University Leadership Council


The very first thing I wrote about this event–which I stopped myself from posting because I thought I should be polite to the board, give them the benefit of the doubt, etc.–was this:

I see no reason to believe that the dominant trustees are anything other than the kind of drooling zombies whose impaired perceptions of the actual world, colored by a left-of-center conscience, prompt them to nod along with Tom Friedman books and go: “Why, yes, the actual future is the same as futuristic scenarios! Since obviously we can’t shape the future, we have to adapt to the futuristic scenarios! And that will make things better! Better! BETTER!” [CLAP! CLAP! CLAP! CLAP! CLAP!]

It turns out I was right. According to this post , Toni “Antioch Cornell” Murdock has said:

I believe Antioch is positioned to be a player in the new world described by Thomas Friedman in his recent book The World Is Flat.

She is so ignorant of the actual workings of the world that she buys a piece of big business puffery like that. She is in charge of the fortunes of a College that should be leading the world in fighting economic colonization but that has instead been kicked to the curb. They gave someone that intellectually naive so much power over a place of “higher education.”

Antioch must be cursed . . .

The Yellow Springs News just published a quietly devastating article on the consultants who provided the legal cushion for the University Leadership Council’s decision to ramrod the plan to close Antioch through the board of trustees.

The article says:

  • The board only paid these people $3,000—about half of what I would expect to pay a consultant to help me choose which toilet tissue color gives the best feng shui. That at least helps explain all the grammatical mistakes in the resulting report.
  • The consultants visited Yellow Springs for only one day.
  • The consultants had never written this kind of report before.
  • The consultants are perfectly willing to acknowledge the report was tailored to suit the biases of the ULC.
  • The nimnulls in charge of the University didn’t think anybody would care if they just, you know, shut down a prominent 150-year-old college.

I can’t wrap my mind around such monumental idiocy.

Let me be clear: I came out strongly against the Renewal Plan from the moment it was announced. I wrote then and still think that it was derivative and self-evidently too expensive to implement. And I have all kinds of fantasies for what a better Antioch would be like and a deep contempt for virtually every leader the College has had from the second half of the Dixon era on. (Yes, Bob Devine groupies, that includes He Who Must Not Be Criticized. Why you people want to spare him is beyond me.)

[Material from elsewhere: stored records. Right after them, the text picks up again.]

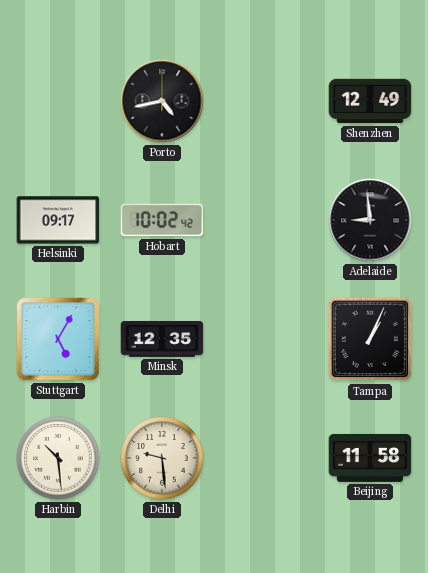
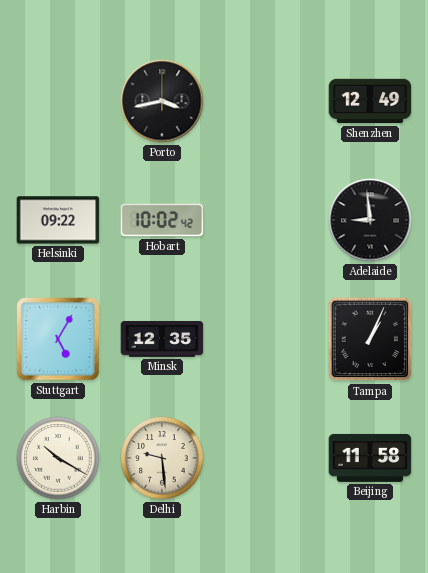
Porto: 4:43 -> 3:43
Helsinki: 09:17 -> 09:22
Harbin: 10:29 -> 10:20
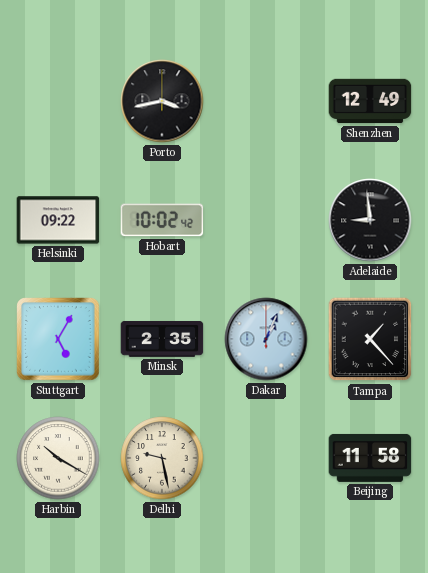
Minsk: 12:35 -> 2:35
Dakar: none -> 1:04
Tampa: 1:04 -> 1:23
Delhi: 9:29 -> 9:28
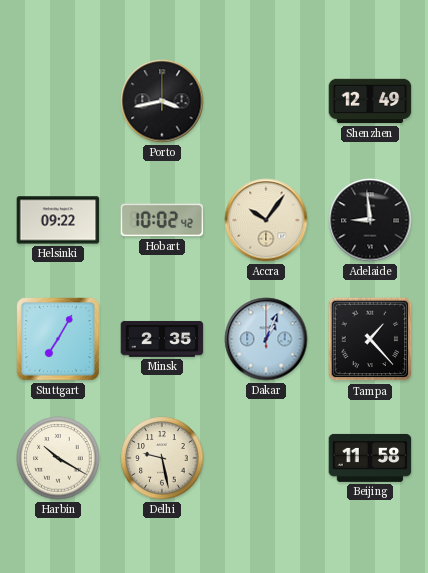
Accra: none -> 10:06
Stuttgart: 5:05 -> 7:05
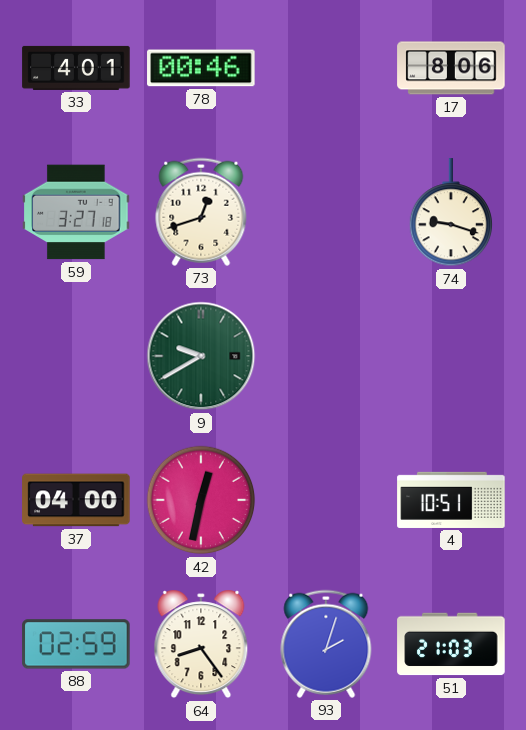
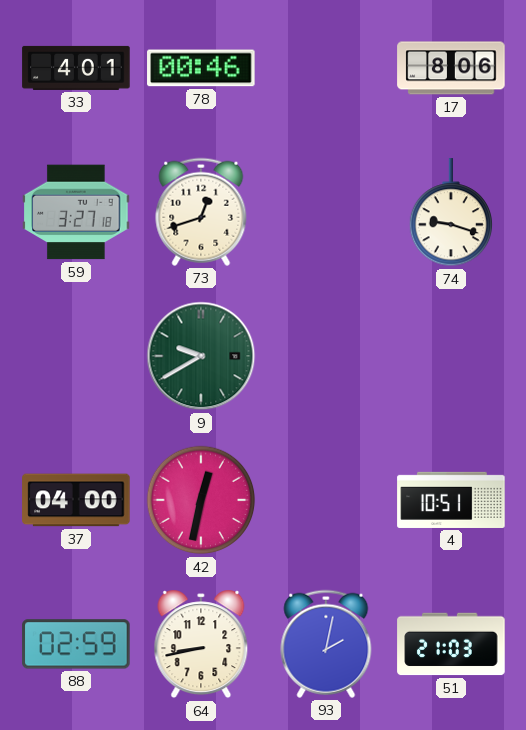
64: 8:24 -> 8:43
93: 2:03 -> 2:02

But I feel obliged to put all of this aside and to bite my tongue constantly on the discussion lists because my uppermost conviction is that the finance committee of the board of trustees and the ULC have committed a crime against American labor and against American education.

I can’t decide if the crime was more the result of malevolence than slobbering stupidity, but it was a crime.

In this smart-as-a-shoulder-pad article, which contains perhaps the most ridiculous attempt at euphemism I’ve ever seen (“Such references have been . . . open to misconception at best”), University chancellor Toni Murdock makes happy about a tenure-free faculty.

The message is the same as the one signaled by the College’s closing–a message so obvious even the various lipids clotting the Antioch faculty bloodstream got it: “No one will get tenure at Antioch Rolling Meadows Estates College.”

There’s nothing surprising about that information, but it is stunning that the chancellor’s first public statement after the reunion and all the resulting press coverage is just a defense of the University and its policy of not granting tenure–rather than, say, an open letter addressing alumni grievances.

Things like that make me doubt it’ll be possible to save the College. These people really don’t give a shit about anyone they don’t have dinner with.